Mr Sadique's father moved to Greasbro Road in 1958, seven years before construction began on the M1, and he feels they should have demolished the whole street then.
"This was a straight road until the motorway was built. Why are we in the middle of this, why won't they let us go?"
The Sadique family are not alone. As news spread that their homes might only have a few more years left, residents gathered on the pavement to discuss what it could mean.
The same issues kept cropping up - noise and pollution from the M1, heavy traffic from the shopping centre and arena, and the John Lewis lorries squeezing between the cars to get to and from the warehouses.
Mohammed Nazir, 61, said the pain of moving from a home he'd been in for decades would be worth it.
"Anything that bring jobs to this area is a good thing. It's better for the country, because other countries have more up-to-date systems," he said.
Trainee accountant and dad-of-one Usman Nazir, 18, said he could not wait to leave.
"This area, in terms of jobs, it's probably one of the worst areas in Sheffield.
"I think it's a great thing. My parents have lived here for 35 years, but they should take the compensation and run.
"The road seems to be getting worse.
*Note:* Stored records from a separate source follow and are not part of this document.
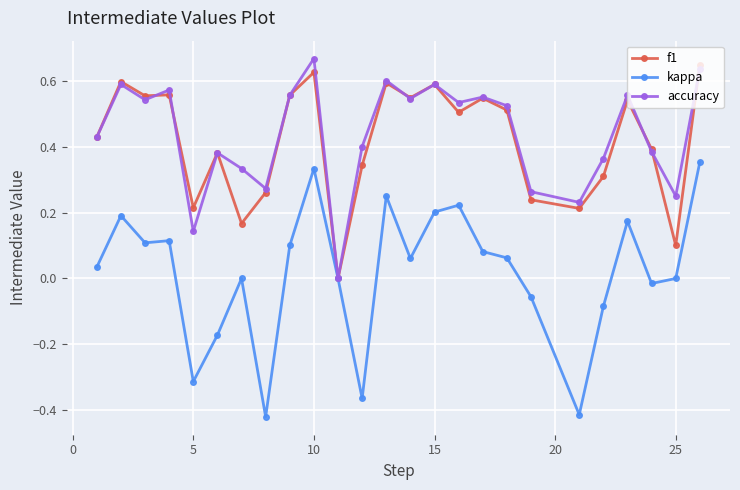

True or false: f1 has more than 0 interior local peaks.

True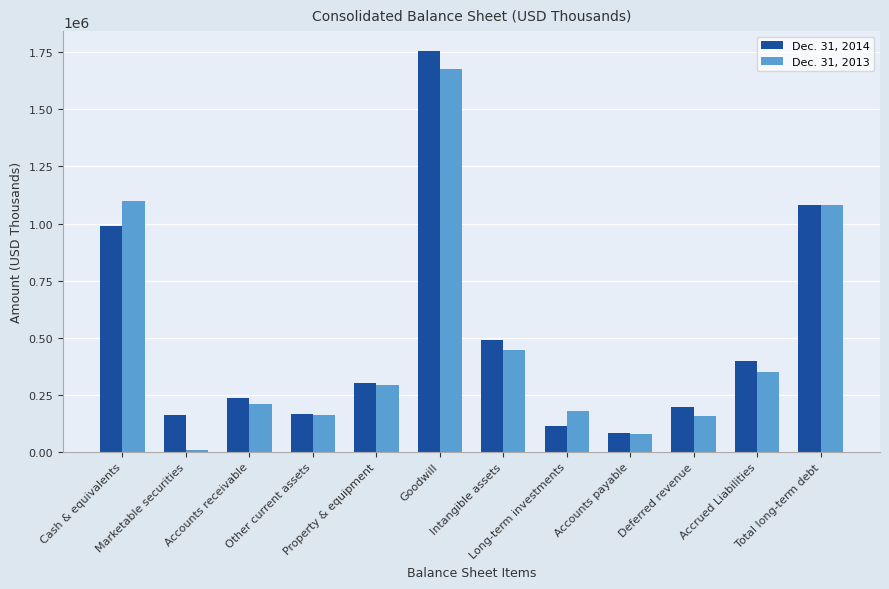

Which series has the largest total across all categories?

Dec. 31, 2014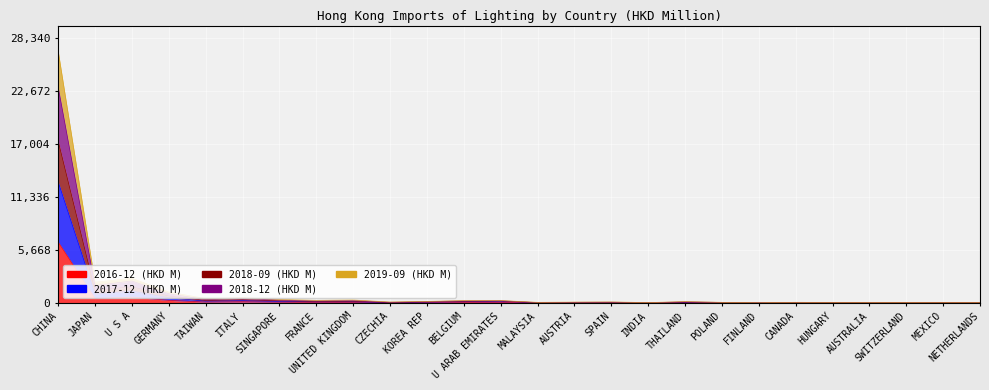

How many values in the 2018-12 (HKD M) series exceed 143?

13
There's going to be a new waste recycling place, there's the logistics centre at the end of the road with lorries going up and down the road constantly. I've got a little boy, it's not safe for him on this street."
Not everyone on the street is happy though at the prospect of being forced out, although Fozia Farzana seems to be very much in the minority.
The 31-year-old mother of five has lived in Greasbro Road all her life and loves the community that surrounds her.
"I'm shocked, where would they expect us to go?" she asked.
"My mum's on this street, my sister, I've got relatives and friends all the way up the street.
"I've lived on this street my whole life, and bought this house seven years ago. I did this place up from nothing."
But even Mrs Farzana accepted that if the compensation was enough to start a good new life elsewhere, then it might work out for the best.
"I've got five kids, my husband is unemployed. If they are willing to give us another house in a good area then it's OK."
If the proposals get the go-ahead, work is not due to start on phase two of HS2 until the mid 2020s, and is due to be completed by 2033.
But families affected by the scheme will not necessarily have to wait that long for compensation.
The government has begun a consultation on proposals to introduce an "exceptional hardship" scheme to compensate those affected long before work begins.